Винтий, которому предстояло играть первую роль в империи в течение нескольких месяцев, был человеком, мало достойным доверия такого принца, как Гальба. Рожденный в почтенной семье, которая, однако, никогда не поднималась выше претуры, он вел в молодости распутную жизнь: в первых своих походах он осмелился обесчестить своего генерала Кальвисия Сабина, соблазнив его жену, проникшую в лагерь в солдатской одежде. За это преступление Калигула велел заковать его в цепи. Освобожденный из тюрьмы переворотом, последовавшим за смертью этого принца, Винтий навлек на себя новую неприятность, но уже другого рода, при Клавдии. Его заподозрили в том, что он имел столь низкую и рабскую душу, что украл золотой сосуд со стола императора, где он трапезничал; и Клавдий на следующий день, вновь пригласив его, велел подавать ему еду исключительно в глиняной посуде. Однако он оправился от этого двойного позора: будучи деятельным, пылким, хитрым и столь же дерзким, он сумел пройти путь почестей вплоть до претуры; и, что еще удивительнее, управлял Нарбоннской Галлией, заслужив репутацию сурового и неподкупного человека. Это был один из тех характеров, одинаково склонных и к добру, и к злу в зависимости от обстоятельств [3], созданных для успеха, в какую бы сторону ни направили они данные им от природы таланты. Вознесенный милостью Гальбы на вершину богатства, он дал там полную волю своим порокам, и особенно своей жадности к деньгам; и, сверкнув, как молния, мы увидим, как он падет вместе со своим господином, чье падение во многом сам же и вызвал.

Хотя Винтий занимал самое высокое положение при дворе Гальбы, Корнелий Лакон, префект претория, также имел большое влияние; и сочетание самого подлого из людей с самым порочным [4] объединяло против правительства принца, которого они обступали, ненависть и презрение. В разделе власти с ними участвовал вольноотпущенник Икел, или Марциан. Вместе они составляли триумвират наставников – так их называли в Риме, – которые не отходили от слабого старика и вели его по своему усмотрению.

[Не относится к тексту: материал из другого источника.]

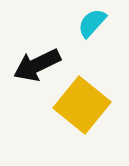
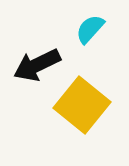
cyan semicircle: moved 2 px left, 6 px down
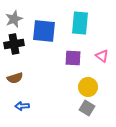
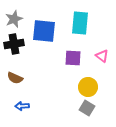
brown semicircle: rotated 42 degrees clockwise
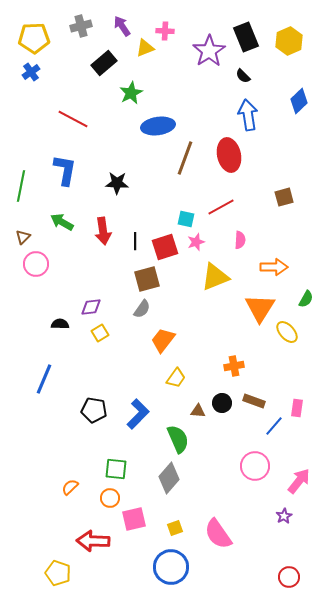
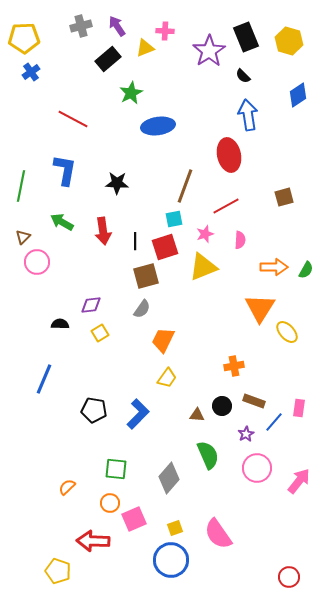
purple arrow at (122, 26): moved 5 px left
yellow pentagon at (34, 38): moved 10 px left
yellow hexagon at (289, 41): rotated 20 degrees counterclockwise
black rectangle at (104, 63): moved 4 px right, 4 px up
blue diamond at (299, 101): moved 1 px left, 6 px up; rotated 10 degrees clockwise
brown line at (185, 158): moved 28 px down
red line at (221, 207): moved 5 px right, 1 px up
cyan square at (186, 219): moved 12 px left; rotated 24 degrees counterclockwise
pink star at (196, 242): moved 9 px right, 8 px up
pink circle at (36, 264): moved 1 px right, 2 px up
yellow triangle at (215, 277): moved 12 px left, 10 px up
brown square at (147, 279): moved 1 px left, 3 px up
green semicircle at (306, 299): moved 29 px up
purple diamond at (91, 307): moved 2 px up
orange trapezoid at (163, 340): rotated 12 degrees counterclockwise
yellow trapezoid at (176, 378): moved 9 px left
black circle at (222, 403): moved 3 px down
pink rectangle at (297, 408): moved 2 px right
brown triangle at (198, 411): moved 1 px left, 4 px down
blue line at (274, 426): moved 4 px up
green semicircle at (178, 439): moved 30 px right, 16 px down
pink circle at (255, 466): moved 2 px right, 2 px down
orange semicircle at (70, 487): moved 3 px left
orange circle at (110, 498): moved 5 px down
purple star at (284, 516): moved 38 px left, 82 px up
pink square at (134, 519): rotated 10 degrees counterclockwise
blue circle at (171, 567): moved 7 px up
yellow pentagon at (58, 573): moved 2 px up
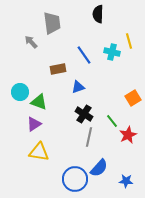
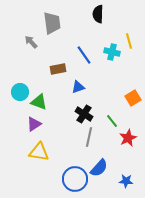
red star: moved 3 px down
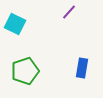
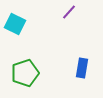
green pentagon: moved 2 px down
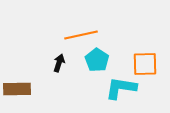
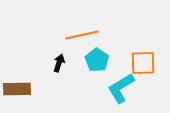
orange line: moved 1 px right
orange square: moved 2 px left, 1 px up
cyan L-shape: rotated 40 degrees counterclockwise
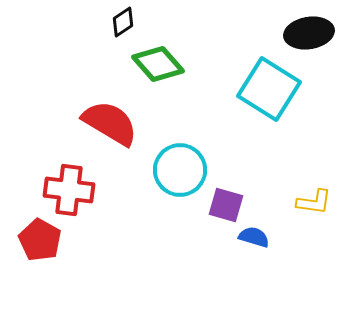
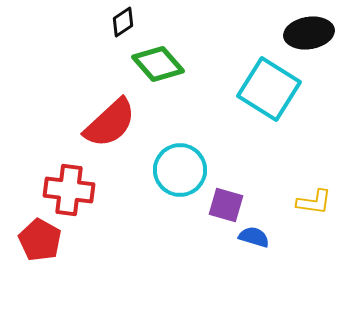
red semicircle: rotated 106 degrees clockwise
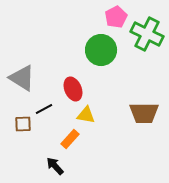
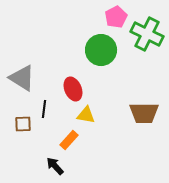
black line: rotated 54 degrees counterclockwise
orange rectangle: moved 1 px left, 1 px down
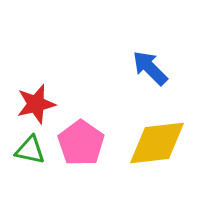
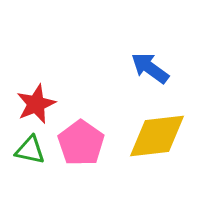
blue arrow: rotated 9 degrees counterclockwise
red star: rotated 9 degrees counterclockwise
yellow diamond: moved 7 px up
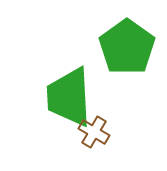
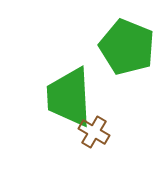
green pentagon: rotated 14 degrees counterclockwise
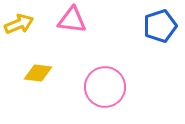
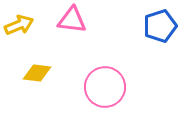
yellow arrow: moved 1 px down
yellow diamond: moved 1 px left
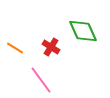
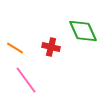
red cross: rotated 18 degrees counterclockwise
pink line: moved 15 px left
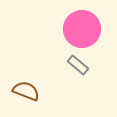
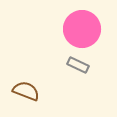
gray rectangle: rotated 15 degrees counterclockwise
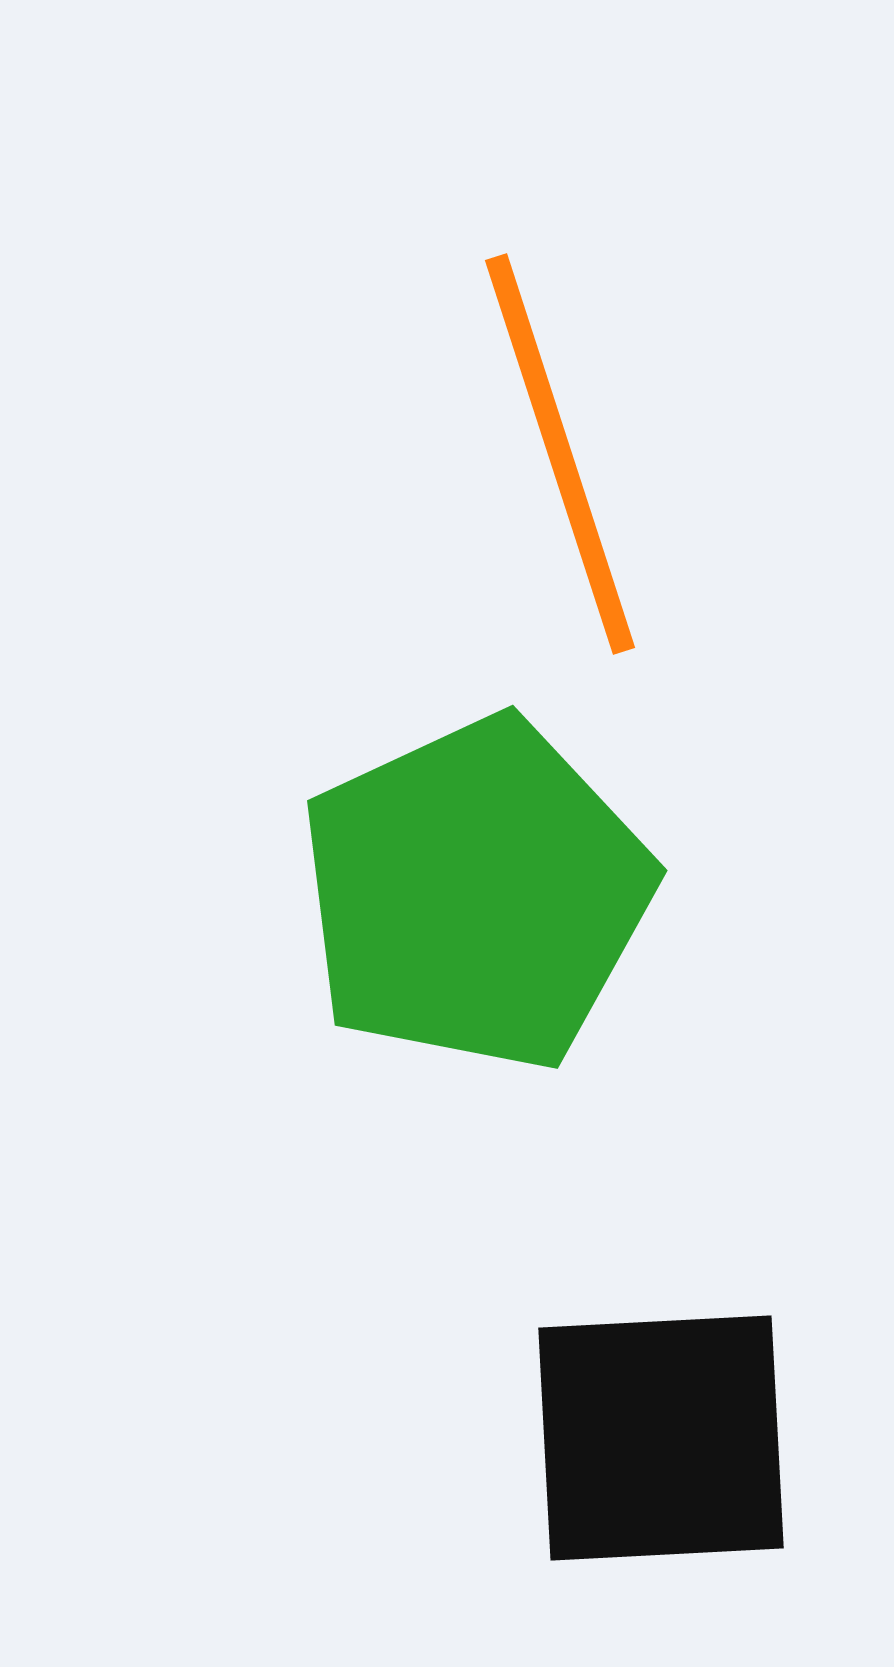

Их воздействию следует приписать почти все ошибки Гальбы. Без сомнения, он был ограниченного ума, скуп, суров до жестокости; но в глубине души имел самые честные намерения: он любил справедливость, порядок, законы. Эти качества, столь ценные в государе, оказались бесполезны для общественного блага из-за слепого доверия, которое он питал к министрам, искавшим лишь собственной выгоды. Принц желал добра, а творилось зло с необузданной свободой. Вину возлагали на Гальбу, справедливо считая его ответственным за дурное поведение тех, кто злоупотреблял его властью. Ибо, по меткому замечанию Диона, частным лицам достаточно не совершать несправедливостей, но те, кто управляет, должны даже предотвращать их совершение другими. Для страдающих неважно, от кого исходит зло, раз они становятся его жертвами.

Я уже говорил, что Гальба оттолкнул от себя умы различными актами жестокости против знатных особ. Он даже напускал на себя устрашающий вид, надев военную тунику, будто собирался начать или вести войну, и носил кинжал, который, привязанный к шее лентой, свисал у него на груди. Почти весь свой путь он проделал в этом наряде, который делал дряхлого, страдающего подагрой старика скорее смешным, чем страшным; и вернулся к мирной одежде лишь после смерти Нимфидия, Мацера и Капитона. Деяния соответствовали этим угрожающим заявлениям. Он сурово обошелся с городами Испании и Галлии, которые медлили объявить себя за него; одних наказал увеличением податей, других – разрушением их стен. Он казнил управляющих и других чиновников вместе с их женами и детьми. Но ничто не сделало его более ненавистным, чем резня, запятнавшая и наполнившая ужасом его вступление в Рим. Морские солдаты, которых Нерон сформировал в легион и которые благодаря этому приобрели более почетное воинское звание у римлян, встретили Гальбу у Понте-Моле, в трех милях от города, и громкими криками потребовали подтверждения милости его предшественника. Гальба, строго придерживавшийся воинской дисциплины, отложил рассмотрение их просьбы. Они поняли, что эта отсрочка равносильна отказу, и стали настаивать непочтительно, а некоторые даже обнажили мечи. Эта дерзость заслуживала наказания; но Гальба перешел границы, приказав сопровождавшей его кавалерии перебить этих несчастных. Они не были должным образом вооружены и не оказали сопротивления, что не помешало их бесчеловечному избиению, в котором полегли многие тысячи. Некоторые сдались, умоляя о милости императора, и были подвергнуты децимации. Это кровавое деяние вызвало справедливые жалобы и поразило ужасом даже тех, кто был его исполнителем.